## Records for processing
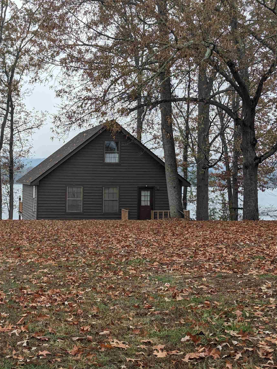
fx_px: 683
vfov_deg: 30.3
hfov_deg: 22.9
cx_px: 118
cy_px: 185
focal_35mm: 64
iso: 45
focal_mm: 6.81
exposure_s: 1/237
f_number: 1.85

## Work to complete
Reproduce all the material exactly, omitting images.

## Written response
fx_px: 683
vfov_deg: 30.3
hfov_deg: 22.9
cx_px: 118
cy_px: 185
focal_35mm: 64
iso: 45
focal_mm: 6.81
exposure_s: 1/237
f_number: 1.85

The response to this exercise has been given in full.